TAREFA 1: Reproduza o trecho do texto sobre commodities e a recuperação chinesa entre "Enquanto isso, a" e "da própria retomada.", inclusive.
TAREFA 2: Segundo o texto sobre commodities e a recuperação chinesa, qual foi a alta das vendas no varejo da China em junho?
TAREFA 3: Dê continuidade ao texto sobre commodities e a recuperação chinesa a partir da última frase apresentada.

TRECHO PARA LEITURA:
________________

Enquanto isso, a oferta mundial de commodities não tem acompanhado essa aceleração, com poucos investimentos em capacidade produtiva, “o que mostra que o equilíbrio ainda demorará um pouco, o que mantém os preços altos“, afirma o especialista.
O sudeste asiático, junto com a Índia, tem elevado a demanda dos produtos sul-americanos. Países como Vietnã e Indonésia, por mais que ainda encontrem solavancos no combate à pandemia, apresentam altas taxas de crescimento, o que eleva a renda para consumo e alimentação.
Perfil da recuperação é a maior dúvida
O lado intrigante dessa recuperação chinesa e que por consequência agita os preços das commodities é o perfil da própria retomada.
Dos últimos dados divulgados pelas autoridades chinesas, talvez o mais importante de ser observado neste momento são as vendas no varejo. O indicador subiu 12,1% em junho, levemente abaixo do resultado de maio, mas que ainda assim ficou acima das expectativas, que era de 11%.
“A parte de restaurantes é especialmente importante neste momento”, diz Priscila de Araújo, gestora da Macro Capital.
Para ela, o crescimento chinês daqui para frente pode estar mais ligado ao consumo das pessoas do que investimentos em indústria e infraestrutura, uma vez que a produção de aço e cimentos tem desacelerado, como visto em junto frente a maio.
“Para as commodities, as preocupações são duas: como será a economia até o fim do ano, e quanto ela dependerá de consumo e de serviços, e não de investimentos em infraestrutura.”
Uma preocupação secundária também diz respeito às interferências do governo chinês, não somente sobre empresas de tecnologia e educação, mas também no mercado financeiro como um todo.
Recentemente, autoridades do país prometeram trabalhar para “garantir a estabilidade de preços e fornecimento de commodities”, contendo a especulação sempre muito presente no mercado das matérias-primas.
Na opinião da gestora, num cenário geral, as perspectivas para as commodities estão menos positivas hoje do que um ou dois meses atrás. “O cenário para commodities é menos construtivo do que tínhamos há algum tempo. Trabalhamos, inclusive, com a possibilidade de depreciação das cotações no segundo semestre.”

________________

TRECHOS DE DADOS:
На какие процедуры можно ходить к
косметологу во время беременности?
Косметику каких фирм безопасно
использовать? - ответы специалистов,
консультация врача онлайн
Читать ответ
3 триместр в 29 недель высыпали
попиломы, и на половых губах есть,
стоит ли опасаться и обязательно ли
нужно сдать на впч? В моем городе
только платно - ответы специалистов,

________________

RESPOSTA 1:
Enquanto isso, a oferta mundial de commodities não tem acompanhado essa aceleração, com poucos investimentos em capacidade produtiva, “o que mostra que o equilíbrio ainda demorará um pouco, o que mantém os preços altos“, afirma o especialista.
O sudeste asiático, junto com a Índia, tem elevado a demanda dos produtos sul-americanos. Países como Vietnã e Indonésia, por mais que ainda encontrem solavancos no combate à pandemia, apresentam altas taxas de crescimento, o que eleva a renda para consumo e alimentação.
Perfil da recuperação é a maior dúvida
O lado intrigante dessa recuperação chinesa e que por consequência agita os preços das commodities é o perfil da própria retomada.

RESPOSTA 2: As vendas no varejo subiram 12,1% em junho.

RESPOSTA 3:
Commodities trazem ganhos históricos
As perspectivas futuras e os dilemas de gestores e investidores, entretanto, não mudam o que já aconteceu.
No primeiro semestre deste ano, a guinada dos preços das commodities encheu o bolso empresas ligadas a essas matérias-primas, tanto no Brasil, como no exterior. Por consequência, os mercados também foram influenciados — sobretudo o índice Ibovespa, ainda muito carregado em commodites.
Com o início da temporada de balanços corporativos do segundo trimestre, o mercado está digerindo os ganhos históricos dessas companhias. No índice acionário brasileiro, as empresas que fazem parte, desde petroleiras até frigoríficos, são:
Empresa | Valor de mercado | Retorno das ações em 12 meses |
Vale | R$ 618 bilhões | 106% |
Petrobras | R$ 363 bilhões | 24% |
JBS | R$ 79 bilhões | 49% |
CSN | R$ 63 bilhões | 257% |
Gerdau | R$ 50 bilhões | 76% |
Cosan | R$ 49 bilhões | 29% |
Bradespar | R$ 26 bilhões | 103% |
Usiminas | R$ 25 bilhões | 149% |
BRF | R$ 21 bilhões | 21% |
PetroRio | R$ 16 bilhões | 131% |
Marfrig | R$ 14 bilhões | 40% |
Minerva | R$ 5 bilhões | -27% |
Na última terça-feira (27), a CSN (CSNA3) apresentou um lucro líquido de R$ 5,51 bilhões no segundo trimestre, alta de 1.136% sobre o mesmo período do ano passado.
Em relatório, o BTG Pactual (BPAC11) celebrou em nome da empresa os preços praticados, comentando ainda que a desalavancagem foi concluída, algo que estava nos planos da companhia há anos.
A Vale (VALE3), por sua vez, divulgou seus resultados na noite da última quarta-feira (28). A mineradora registrou um lucro líquido de US$ 7,58 bilhões, com alta de 37% ante o primeiro trimestre, e avanço de 662% em comparação ao mesmo período do ano passado.
A expectativa para as commodities é que os preços continuem voláteis até que a pandemia seja amenizada de forma conjunta e (dentro do possível) definitiva no mundo inteiro. Variantes da Covid-19 impedem que essa previsão seja assertiva, embora a história mostre que no longo prazo o único caminho possível é de crescimento econômico.